Design files in plain text:
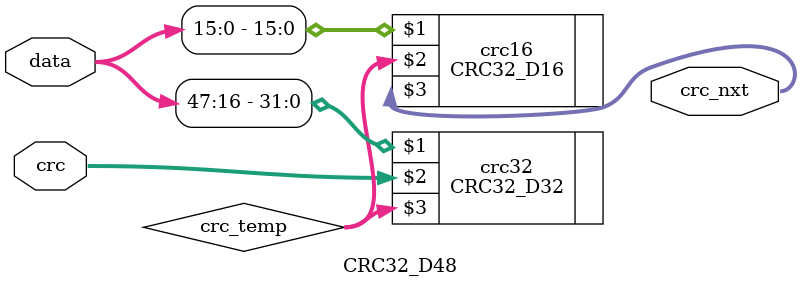
<source format=sv>
module CRC32_D48(input [47:0] data,input [31:0] crc,output [31:0] crc_nxt);
  reg [31:0] crc_temp;
  
  CRC32_D32 crc32(data[47:16],crc,crc_temp);
  CRC32_D16 crc16(data[15:0],crc_temp,crc_nxt);
 
endmodule 

</source>
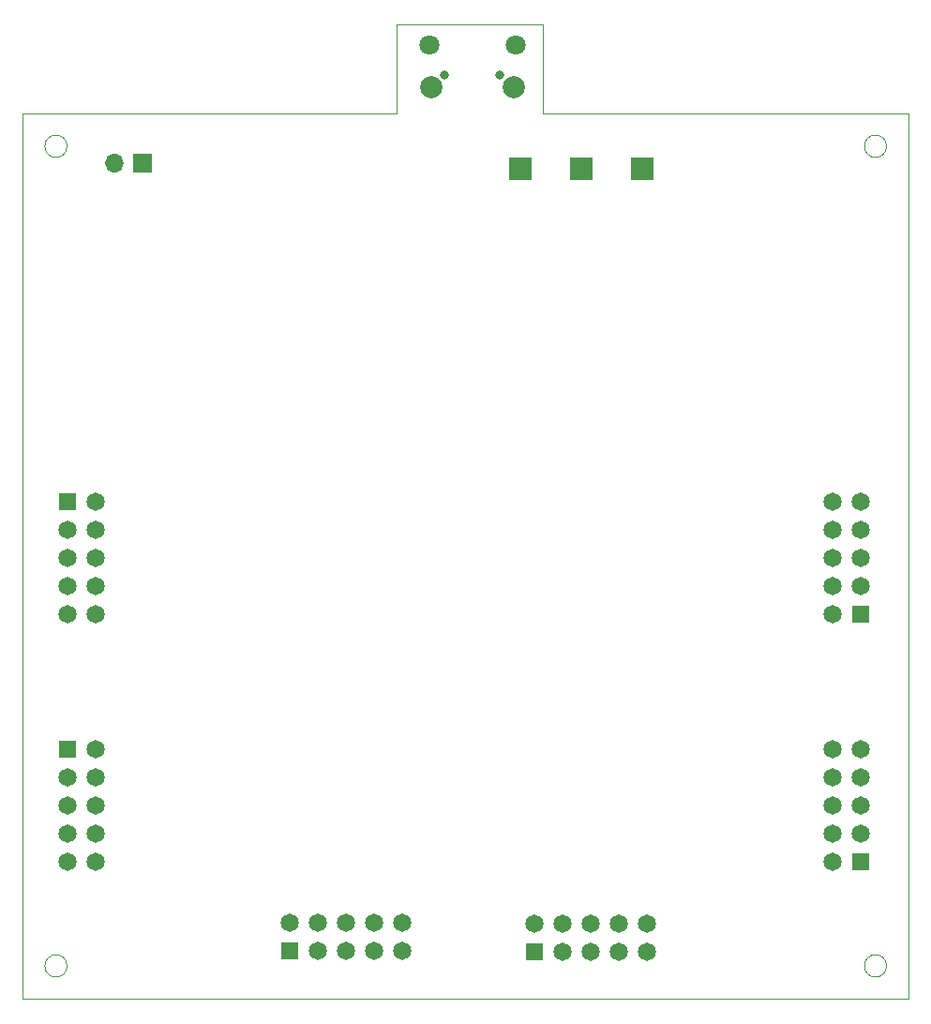
<source format=gbr>
%TF.GenerationSoftware,KiCad,Pcbnew,(5.0.0)*%
%TF.CreationDate,2020-03-23T14:11:06+01:00*%
%TF.ProjectId,Schaltplan_Mainboard,536368616C74706C616E5F4D61696E62,rev?*%
%TF.SameCoordinates,Original*%
%TF.FileFunction,Soldermask,Bot*%
%TF.FilePolarity,Negative*%
%FSLAX46Y46*%
G04 Gerber Fmt 4.6, Leading zero omitted, Abs format (unit mm)*
G04 Created by KiCad (PCBNEW (5.0.0)) date 03/23/20 14:11:06*
%MOMM*%
%LPD*%
G01*
G04 APERTURE LIST*
%ADD10C,0.100000*%
%ADD11R,1.650000X1.650000*%
%ADD12C,1.650000*%
%ADD13R,1.700000X1.700000*%
%ADD14O,1.700000X1.700000*%
%ADD15R,2.000000X2.000000*%
%ADD16C,0.800000*%
%ADD17C,1.800000*%
%ADD18C,2.000000*%
G04 APERTURE END LIST*
D10*
X172400000Y-64440000D02*
X205400000Y-64440000D01*
X172400000Y-56440000D02*
X159200000Y-56440000D01*
X172400000Y-64440000D02*
X172400000Y-56440000D01*
X125400000Y-64440000D02*
X159200000Y-64440000D01*
X159200000Y-64440000D02*
X159200000Y-56440000D01*
X129400000Y-141450000D02*
G75*
G03X129400000Y-141450000I-1000000J0D01*
G01*
X203410000Y-67440000D02*
G75*
G03X203410000Y-67440000I-1000000J0D01*
G01*
X129400000Y-67440000D02*
G75*
G03X129400000Y-67440000I-1000000J0D01*
G01*
X203410000Y-141450000D02*
G75*
G03X203410000Y-141450000I-1000000J0D01*
G01*
X125400000Y-64440000D02*
X125400000Y-144440000D01*
X125400000Y-144440000D02*
X205400000Y-144440000D01*
X205400000Y-64440000D02*
X205400000Y-144440000D01*
D11*
%TO.C,J5*%
X201092000Y-109652000D03*
D12*
X198552000Y-109652000D03*
X201092000Y-107112000D03*
X198552000Y-107112000D03*
X201092000Y-104572000D03*
X198552000Y-104572000D03*
X201092000Y-102032000D03*
X198552000Y-102032000D03*
X201092000Y-99492000D03*
X198552000Y-99492000D03*
%TD*%
%TO.C,J3*%
X181788000Y-137592000D03*
X181788000Y-140132000D03*
X179248000Y-137592000D03*
X179248000Y-140132000D03*
X176708000Y-137592000D03*
X176708000Y-140132000D03*
X174168000Y-137592000D03*
X174168000Y-140132000D03*
X171628000Y-137592000D03*
D11*
X171628000Y-140132000D03*
%TD*%
D13*
%TO.C,TP1*%
X136195000Y-68948500D03*
D14*
X133655000Y-68948500D03*
%TD*%
D15*
%TO.C,TP2*%
X175882500Y-69456500D03*
%TD*%
%TO.C,TP3*%
X170358000Y-69456500D03*
%TD*%
%TO.C,TP4*%
X181343500Y-69456500D03*
%TD*%
D16*
%TO.C,J1*%
X163500000Y-61040000D03*
X168500000Y-61040000D03*
D17*
X162125000Y-58290000D03*
X169875000Y-58290000D03*
D18*
X162275000Y-62090000D03*
X169725000Y-62090000D03*
%TD*%
D11*
%TO.C,J2*%
X149520862Y-140095843D03*
D12*
X149520862Y-137555843D03*
X152060862Y-140095843D03*
X152060862Y-137555843D03*
X154600862Y-140095843D03*
X154600862Y-137555843D03*
X157140862Y-140095843D03*
X157140862Y-137555843D03*
X159680862Y-140095843D03*
X159680862Y-137555843D03*
%TD*%
%TO.C,J7*%
X132004000Y-109652000D03*
X129464000Y-109652000D03*
X132004000Y-107112000D03*
X129464000Y-107112000D03*
X132004000Y-104572000D03*
X129464000Y-104572000D03*
X132004000Y-102032000D03*
X129464000Y-102032000D03*
X132004000Y-99492000D03*
D11*
X129464000Y-99492000D03*
%TD*%
D12*
%TO.C,J4*%
X198552000Y-121844000D03*
X201092000Y-121844000D03*
X198552000Y-124384000D03*
X201092000Y-124384000D03*
X198552000Y-126924000D03*
X201092000Y-126924000D03*
X198552000Y-129464000D03*
X201092000Y-129464000D03*
X198552000Y-132004000D03*
D11*
X201092000Y-132004000D03*
%TD*%
D12*
%TO.C,J6*%
X132004000Y-132004000D03*
X129464000Y-132004000D03*
X132004000Y-129464000D03*
X129464000Y-129464000D03*
X132004000Y-126924000D03*
X129464000Y-126924000D03*
X132004000Y-124384000D03*
X129464000Y-124384000D03*
X132004000Y-121844000D03*
D11*
X129464000Y-121844000D03*
%TD*%
M02*

</source>
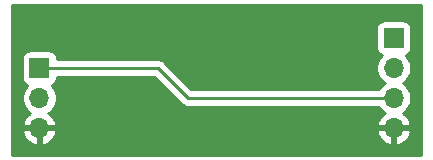
<source format=gbr>
%TF.GenerationSoftware,KiCad,Pcbnew,5.1.10-88a1d61d58~90~ubuntu21.04.1*%
%TF.CreationDate,2021-08-02T11:22:18+02:00*%
%TF.ProjectId,ServoPmosModule,53657276-6f50-46d6-9f73-4d6f64756c65,rev?*%
%TF.SameCoordinates,Original*%
%TF.FileFunction,Copper,L2,Bot*%
%TF.FilePolarity,Positive*%
%FSLAX46Y46*%
G04 Gerber Fmt 4.6, Leading zero omitted, Abs format (unit mm)*
G04 Created by KiCad (PCBNEW 5.1.10-88a1d61d58~90~ubuntu21.04.1) date 2021-08-02 11:22:18*
%MOMM*%
%LPD*%
G01*
G04 APERTURE LIST*
%TA.AperFunction,ComponentPad*%
%ADD10O,1.700000X1.700000*%
%TD*%
%TA.AperFunction,ComponentPad*%
%ADD11R,1.700000X1.700000*%
%TD*%
%TA.AperFunction,Conductor*%
%ADD12C,0.250000*%
%TD*%
%TA.AperFunction,Conductor*%
%ADD13C,0.254000*%
%TD*%
%TA.AperFunction,Conductor*%
%ADD14C,0.100000*%
%TD*%
G04 APERTURE END LIST*
D10*
%TO.P,J2,3*%
%TO.N,GND*%
X99000000Y-93080000D03*
%TO.P,J2,2*%
%TO.N,/pwr_out*%
X99000000Y-90540000D03*
D11*
%TO.P,J2,1*%
%TO.N,/pwm*%
X99000000Y-88000000D03*
%TD*%
D10*
%TO.P,J1,4*%
%TO.N,GND*%
X129000000Y-93080000D03*
%TO.P,J1,3*%
%TO.N,/pwm*%
X129000000Y-90540000D03*
%TO.P,J1,2*%
%TO.N,/pwr_en*%
X129000000Y-88000000D03*
D11*
%TO.P,J1,1*%
%TO.N,/pwr_in*%
X129000000Y-85460000D03*
%TD*%
D12*
%TO.N,/pwm*%
X109000000Y-88000000D02*
X102000000Y-88000000D01*
X111540000Y-90540000D02*
X109000000Y-88000000D01*
X129000000Y-90540000D02*
X111540000Y-90540000D01*
X99000000Y-88000000D02*
X102000000Y-88000000D01*
%TD*%
D13*
%TO.N,GND*%
X131340001Y-95340000D02*
X96660000Y-95340000D01*
X96660000Y-93436890D01*
X97558524Y-93436890D01*
X97603175Y-93584099D01*
X97728359Y-93846920D01*
X97902412Y-94080269D01*
X98118645Y-94275178D01*
X98368748Y-94424157D01*
X98643109Y-94521481D01*
X98873000Y-94400814D01*
X98873000Y-93207000D01*
X99127000Y-93207000D01*
X99127000Y-94400814D01*
X99356891Y-94521481D01*
X99631252Y-94424157D01*
X99881355Y-94275178D01*
X100097588Y-94080269D01*
X100271641Y-93846920D01*
X100396825Y-93584099D01*
X100441476Y-93436890D01*
X127558524Y-93436890D01*
X127603175Y-93584099D01*
X127728359Y-93846920D01*
X127902412Y-94080269D01*
X128118645Y-94275178D01*
X128368748Y-94424157D01*
X128643109Y-94521481D01*
X128873000Y-94400814D01*
X128873000Y-93207000D01*
X129127000Y-93207000D01*
X129127000Y-94400814D01*
X129356891Y-94521481D01*
X129631252Y-94424157D01*
X129881355Y-94275178D01*
X130097588Y-94080269D01*
X130271641Y-93846920D01*
X130396825Y-93584099D01*
X130441476Y-93436890D01*
X130320155Y-93207000D01*
X129127000Y-93207000D01*
X128873000Y-93207000D01*
X127679845Y-93207000D01*
X127558524Y-93436890D01*
X100441476Y-93436890D01*
X100320155Y-93207000D01*
X99127000Y-93207000D01*
X98873000Y-93207000D01*
X97679845Y-93207000D01*
X97558524Y-93436890D01*
X96660000Y-93436890D01*
X96660000Y-87150000D01*
X97511928Y-87150000D01*
X97511928Y-88850000D01*
X97524188Y-88974482D01*
X97560498Y-89094180D01*
X97619463Y-89204494D01*
X97698815Y-89301185D01*
X97795506Y-89380537D01*
X97905820Y-89439502D01*
X97978380Y-89461513D01*
X97846525Y-89593368D01*
X97684010Y-89836589D01*
X97572068Y-90106842D01*
X97515000Y-90393740D01*
X97515000Y-90686260D01*
X97572068Y-90973158D01*
X97684010Y-91243411D01*
X97846525Y-91486632D01*
X98053368Y-91693475D01*
X98235534Y-91815195D01*
X98118645Y-91884822D01*
X97902412Y-92079731D01*
X97728359Y-92313080D01*
X97603175Y-92575901D01*
X97558524Y-92723110D01*
X97679845Y-92953000D01*
X98873000Y-92953000D01*
X98873000Y-92933000D01*
X99127000Y-92933000D01*
X99127000Y-92953000D01*
X100320155Y-92953000D01*
X100441476Y-92723110D01*
X100396825Y-92575901D01*
X100271641Y-92313080D01*
X100097588Y-92079731D01*
X99881355Y-91884822D01*
X99764466Y-91815195D01*
X99946632Y-91693475D01*
X100153475Y-91486632D01*
X100315990Y-91243411D01*
X100427932Y-90973158D01*
X100485000Y-90686260D01*
X100485000Y-90393740D01*
X100427932Y-90106842D01*
X100315990Y-89836589D01*
X100153475Y-89593368D01*
X100021620Y-89461513D01*
X100094180Y-89439502D01*
X100204494Y-89380537D01*
X100301185Y-89301185D01*
X100380537Y-89204494D01*
X100439502Y-89094180D01*
X100475812Y-88974482D01*
X100488072Y-88850000D01*
X100488072Y-88760000D01*
X108685199Y-88760000D01*
X110976205Y-91051008D01*
X110999999Y-91080001D01*
X111028992Y-91103795D01*
X111028996Y-91103799D01*
X111099685Y-91161811D01*
X111115724Y-91174974D01*
X111247753Y-91245546D01*
X111391014Y-91289003D01*
X111502667Y-91300000D01*
X111502676Y-91300000D01*
X111539999Y-91303676D01*
X111577322Y-91300000D01*
X127721822Y-91300000D01*
X127846525Y-91486632D01*
X128053368Y-91693475D01*
X128235534Y-91815195D01*
X128118645Y-91884822D01*
X127902412Y-92079731D01*
X127728359Y-92313080D01*
X127603175Y-92575901D01*
X127558524Y-92723110D01*
X127679845Y-92953000D01*
X128873000Y-92953000D01*
X128873000Y-92933000D01*
X129127000Y-92933000D01*
X129127000Y-92953000D01*
X130320155Y-92953000D01*
X130441476Y-92723110D01*
X130396825Y-92575901D01*
X130271641Y-92313080D01*
X130097588Y-92079731D01*
X129881355Y-91884822D01*
X129764466Y-91815195D01*
X129946632Y-91693475D01*
X130153475Y-91486632D01*
X130315990Y-91243411D01*
X130427932Y-90973158D01*
X130485000Y-90686260D01*
X130485000Y-90393740D01*
X130427932Y-90106842D01*
X130315990Y-89836589D01*
X130153475Y-89593368D01*
X129946632Y-89386525D01*
X129772240Y-89270000D01*
X129946632Y-89153475D01*
X130153475Y-88946632D01*
X130315990Y-88703411D01*
X130427932Y-88433158D01*
X130485000Y-88146260D01*
X130485000Y-87853740D01*
X130427932Y-87566842D01*
X130315990Y-87296589D01*
X130153475Y-87053368D01*
X130021620Y-86921513D01*
X130094180Y-86899502D01*
X130204494Y-86840537D01*
X130301185Y-86761185D01*
X130380537Y-86664494D01*
X130439502Y-86554180D01*
X130475812Y-86434482D01*
X130488072Y-86310000D01*
X130488072Y-84610000D01*
X130475812Y-84485518D01*
X130439502Y-84365820D01*
X130380537Y-84255506D01*
X130301185Y-84158815D01*
X130204494Y-84079463D01*
X130094180Y-84020498D01*
X129974482Y-83984188D01*
X129850000Y-83971928D01*
X128150000Y-83971928D01*
X128025518Y-83984188D01*
X127905820Y-84020498D01*
X127795506Y-84079463D01*
X127698815Y-84158815D01*
X127619463Y-84255506D01*
X127560498Y-84365820D01*
X127524188Y-84485518D01*
X127511928Y-84610000D01*
X127511928Y-86310000D01*
X127524188Y-86434482D01*
X127560498Y-86554180D01*
X127619463Y-86664494D01*
X127698815Y-86761185D01*
X127795506Y-86840537D01*
X127905820Y-86899502D01*
X127978380Y-86921513D01*
X127846525Y-87053368D01*
X127684010Y-87296589D01*
X127572068Y-87566842D01*
X127515000Y-87853740D01*
X127515000Y-88146260D01*
X127572068Y-88433158D01*
X127684010Y-88703411D01*
X127846525Y-88946632D01*
X128053368Y-89153475D01*
X128227760Y-89270000D01*
X128053368Y-89386525D01*
X127846525Y-89593368D01*
X127721822Y-89780000D01*
X111854803Y-89780000D01*
X109563804Y-87489003D01*
X109540001Y-87459999D01*
X109424276Y-87365026D01*
X109292247Y-87294454D01*
X109148986Y-87250997D01*
X109037333Y-87240000D01*
X109037322Y-87240000D01*
X109000000Y-87236324D01*
X108962678Y-87240000D01*
X100488072Y-87240000D01*
X100488072Y-87150000D01*
X100475812Y-87025518D01*
X100439502Y-86905820D01*
X100380537Y-86795506D01*
X100301185Y-86698815D01*
X100204494Y-86619463D01*
X100094180Y-86560498D01*
X99974482Y-86524188D01*
X99850000Y-86511928D01*
X98150000Y-86511928D01*
X98025518Y-86524188D01*
X97905820Y-86560498D01*
X97795506Y-86619463D01*
X97698815Y-86698815D01*
X97619463Y-86795506D01*
X97560498Y-86905820D01*
X97524188Y-87025518D01*
X97511928Y-87150000D01*
X96660000Y-87150000D01*
X96660000Y-82660000D01*
X131340000Y-82660000D01*
X131340001Y-95340000D01*
%TA.AperFunction,Conductor*%
D14*
G36*
X131340001Y-95340000D02*
G01*
X96660000Y-95340000D01*
X96660000Y-93436890D01*
X97558524Y-93436890D01*
X97603175Y-93584099D01*
X97728359Y-93846920D01*
X97902412Y-94080269D01*
X98118645Y-94275178D01*
X98368748Y-94424157D01*
X98643109Y-94521481D01*
X98873000Y-94400814D01*
X98873000Y-93207000D01*
X99127000Y-93207000D01*
X99127000Y-94400814D01*
X99356891Y-94521481D01*
X99631252Y-94424157D01*
X99881355Y-94275178D01*
X100097588Y-94080269D01*
X100271641Y-93846920D01*
X100396825Y-93584099D01*
X100441476Y-93436890D01*
X127558524Y-93436890D01*
X127603175Y-93584099D01*
X127728359Y-93846920D01*
X127902412Y-94080269D01*
X128118645Y-94275178D01*
X128368748Y-94424157D01*
X128643109Y-94521481D01*
X128873000Y-94400814D01*
X128873000Y-93207000D01*
X129127000Y-93207000D01*
X129127000Y-94400814D01*
X129356891Y-94521481D01*
X129631252Y-94424157D01*
X129881355Y-94275178D01*
X130097588Y-94080269D01*
X130271641Y-93846920D01*
X130396825Y-93584099D01*
X130441476Y-93436890D01*
X130320155Y-93207000D01*
X129127000Y-93207000D01*
X128873000Y-93207000D01*
X127679845Y-93207000D01*
X127558524Y-93436890D01*
X100441476Y-93436890D01*
X100320155Y-93207000D01*
X99127000Y-93207000D01*
X98873000Y-93207000D01*
X97679845Y-93207000D01*
X97558524Y-93436890D01*
X96660000Y-93436890D01*
X96660000Y-87150000D01*
X97511928Y-87150000D01*
X97511928Y-88850000D01*
X97524188Y-88974482D01*
X97560498Y-89094180D01*
X97619463Y-89204494D01*
X97698815Y-89301185D01*
X97795506Y-89380537D01*
X97905820Y-89439502D01*
X97978380Y-89461513D01*
X97846525Y-89593368D01*
X97684010Y-89836589D01*
X97572068Y-90106842D01*
X97515000Y-90393740D01*
X97515000Y-90686260D01*
X97572068Y-90973158D01*
X97684010Y-91243411D01*
X97846525Y-91486632D01*
X98053368Y-91693475D01*
X98235534Y-91815195D01*
X98118645Y-91884822D01*
X97902412Y-92079731D01*
X97728359Y-92313080D01*
X97603175Y-92575901D01*
X97558524Y-92723110D01*
X97679845Y-92953000D01*
X98873000Y-92953000D01*
X98873000Y-92933000D01*
X99127000Y-92933000D01*
X99127000Y-92953000D01*
X100320155Y-92953000D01*
X100441476Y-92723110D01*
X100396825Y-92575901D01*
X100271641Y-92313080D01*
X100097588Y-92079731D01*
X99881355Y-91884822D01*
X99764466Y-91815195D01*
X99946632Y-91693475D01*
X100153475Y-91486632D01*
X100315990Y-91243411D01*
X100427932Y-90973158D01*
X100485000Y-90686260D01*
X100485000Y-90393740D01*
X100427932Y-90106842D01*
X100315990Y-89836589D01*
X100153475Y-89593368D01*
X100021620Y-89461513D01*
X100094180Y-89439502D01*
X100204494Y-89380537D01*
X100301185Y-89301185D01*
X100380537Y-89204494D01*
X100439502Y-89094180D01*
X100475812Y-88974482D01*
X100488072Y-88850000D01*
X100488072Y-88760000D01*
X108685199Y-88760000D01*
X110976205Y-91051008D01*
X110999999Y-91080001D01*
X111028992Y-91103795D01*
X111028996Y-91103799D01*
X111099685Y-91161811D01*
X111115724Y-91174974D01*
X111247753Y-91245546D01*
X111391014Y-91289003D01*
X111502667Y-91300000D01*
X111502676Y-91300000D01*
X111539999Y-91303676D01*
X111577322Y-91300000D01*
X127721822Y-91300000D01*
X127846525Y-91486632D01*
X128053368Y-91693475D01*
X128235534Y-91815195D01*
X128118645Y-91884822D01*
X127902412Y-92079731D01*
X127728359Y-92313080D01*
X127603175Y-92575901D01*
X127558524Y-92723110D01*
X127679845Y-92953000D01*
X128873000Y-92953000D01*
X128873000Y-92933000D01*
X129127000Y-92933000D01*
X129127000Y-92953000D01*
X130320155Y-92953000D01*
X130441476Y-92723110D01*
X130396825Y-92575901D01*
X130271641Y-92313080D01*
X130097588Y-92079731D01*
X129881355Y-91884822D01*
X129764466Y-91815195D01*
X129946632Y-91693475D01*
X130153475Y-91486632D01*
X130315990Y-91243411D01*
X130427932Y-90973158D01*
X130485000Y-90686260D01*
X130485000Y-90393740D01*
X130427932Y-90106842D01*
X130315990Y-89836589D01*
X130153475Y-89593368D01*
X129946632Y-89386525D01*
X129772240Y-89270000D01*
X129946632Y-89153475D01*
X130153475Y-88946632D01*
X130315990Y-88703411D01*
X130427932Y-88433158D01*
X130485000Y-88146260D01*
X130485000Y-87853740D01*
X130427932Y-87566842D01*
X130315990Y-87296589D01*
X130153475Y-87053368D01*
X130021620Y-86921513D01*
X130094180Y-86899502D01*
X130204494Y-86840537D01*
X130301185Y-86761185D01*
X130380537Y-86664494D01*
X130439502Y-86554180D01*
X130475812Y-86434482D01*
X130488072Y-86310000D01*
X130488072Y-84610000D01*
X130475812Y-84485518D01*
X130439502Y-84365820D01*
X130380537Y-84255506D01*
X130301185Y-84158815D01*
X130204494Y-84079463D01*
X130094180Y-84020498D01*
X129974482Y-83984188D01*
X129850000Y-83971928D01*
X128150000Y-83971928D01*
X128025518Y-83984188D01*
X127905820Y-84020498D01*
X127795506Y-84079463D01*
X127698815Y-84158815D01*
X127619463Y-84255506D01*
X127560498Y-84365820D01*
X127524188Y-84485518D01*
X127511928Y-84610000D01*
X127511928Y-86310000D01*
X127524188Y-86434482D01*
X127560498Y-86554180D01*
X127619463Y-86664494D01*
X127698815Y-86761185D01*
X127795506Y-86840537D01*
X127905820Y-86899502D01*
X127978380Y-86921513D01*
X127846525Y-87053368D01*
X127684010Y-87296589D01*
X127572068Y-87566842D01*
X127515000Y-87853740D01*
X127515000Y-88146260D01*
X127572068Y-88433158D01*
X127684010Y-88703411D01*
X127846525Y-88946632D01*
X128053368Y-89153475D01*
X128227760Y-89270000D01*
X128053368Y-89386525D01*
X127846525Y-89593368D01*
X127721822Y-89780000D01*
X111854803Y-89780000D01*
X109563804Y-87489003D01*
X109540001Y-87459999D01*
X109424276Y-87365026D01*
X109292247Y-87294454D01*
X109148986Y-87250997D01*
X109037333Y-87240000D01*
X109037322Y-87240000D01*
X109000000Y-87236324D01*
X108962678Y-87240000D01*
X100488072Y-87240000D01*
X100488072Y-87150000D01*
X100475812Y-87025518D01*
X100439502Y-86905820D01*
X100380537Y-86795506D01*
X100301185Y-86698815D01*
X100204494Y-86619463D01*
X100094180Y-86560498D01*
X99974482Y-86524188D01*
X99850000Y-86511928D01*
X98150000Y-86511928D01*
X98025518Y-86524188D01*
X97905820Y-86560498D01*
X97795506Y-86619463D01*
X97698815Y-86698815D01*
X97619463Y-86795506D01*
X97560498Y-86905820D01*
X97524188Y-87025518D01*
X97511928Y-87150000D01*
X96660000Y-87150000D01*
X96660000Y-82660000D01*
X131340000Y-82660000D01*
X131340001Y-95340000D01*
G37*
%TD.AperFunction*%
%TD*%
M02*

</source>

Problem: Your answer must be the lines from the opening line of the entries through the line holding "X172400000Y-56440000D02*", written out exactly and without any picture.

Answer section:
<source format=sv>
module CRC32_D48(input [47:0] data,input [31:0] crc,output [31:0] crc_nxt);
  reg [31:0] crc_temp;
  
  CRC32_D32 crc32(data[47:16],crc,crc_temp);
  CRC32_D16 crc16(data[15:0],crc_temp,crc_nxt);
 
endmodule 

</source>
<source format=gbr>
%TF.GenerationSoftware,KiCad,Pcbnew,(5.0.0)*%
%TF.CreationDate,2020-03-23T14:11:06+01:00*%
%TF.ProjectId,Schaltplan_Mainboard,536368616C74706C616E5F4D61696E62,rev?*%
%TF.SameCoordinates,Original*%
%TF.FileFunction,Soldermask,Bot*%
%TF.FilePolarity,Negative*%
%FSLAX46Y46*%
G04 Gerber Fmt 4.6, Leading zero omitted, Abs format (unit mm)*
G04 Created by KiCad (PCBNEW (5.0.0)) date 03/23/20 14:11:06*
%MOMM*%
%LPD*%
G01*
G04 APERTURE LIST*
%ADD10C,0.100000*%
%ADD11R,1.650000X1.650000*%
%ADD12C,1.650000*%
%ADD13R,1.700000X1.700000*%
%ADD14O,1.700000X1.700000*%
%ADD15R,2.000000X2.000000*%
%ADD16C,0.800000*%
%ADD17C,1.800000*%
%ADD18C,2.000000*%
G04 APERTURE END LIST*
D10*
X172400000Y-64440000D02*
X205400000Y-64440000D01*
X172400000Y-56440000D02*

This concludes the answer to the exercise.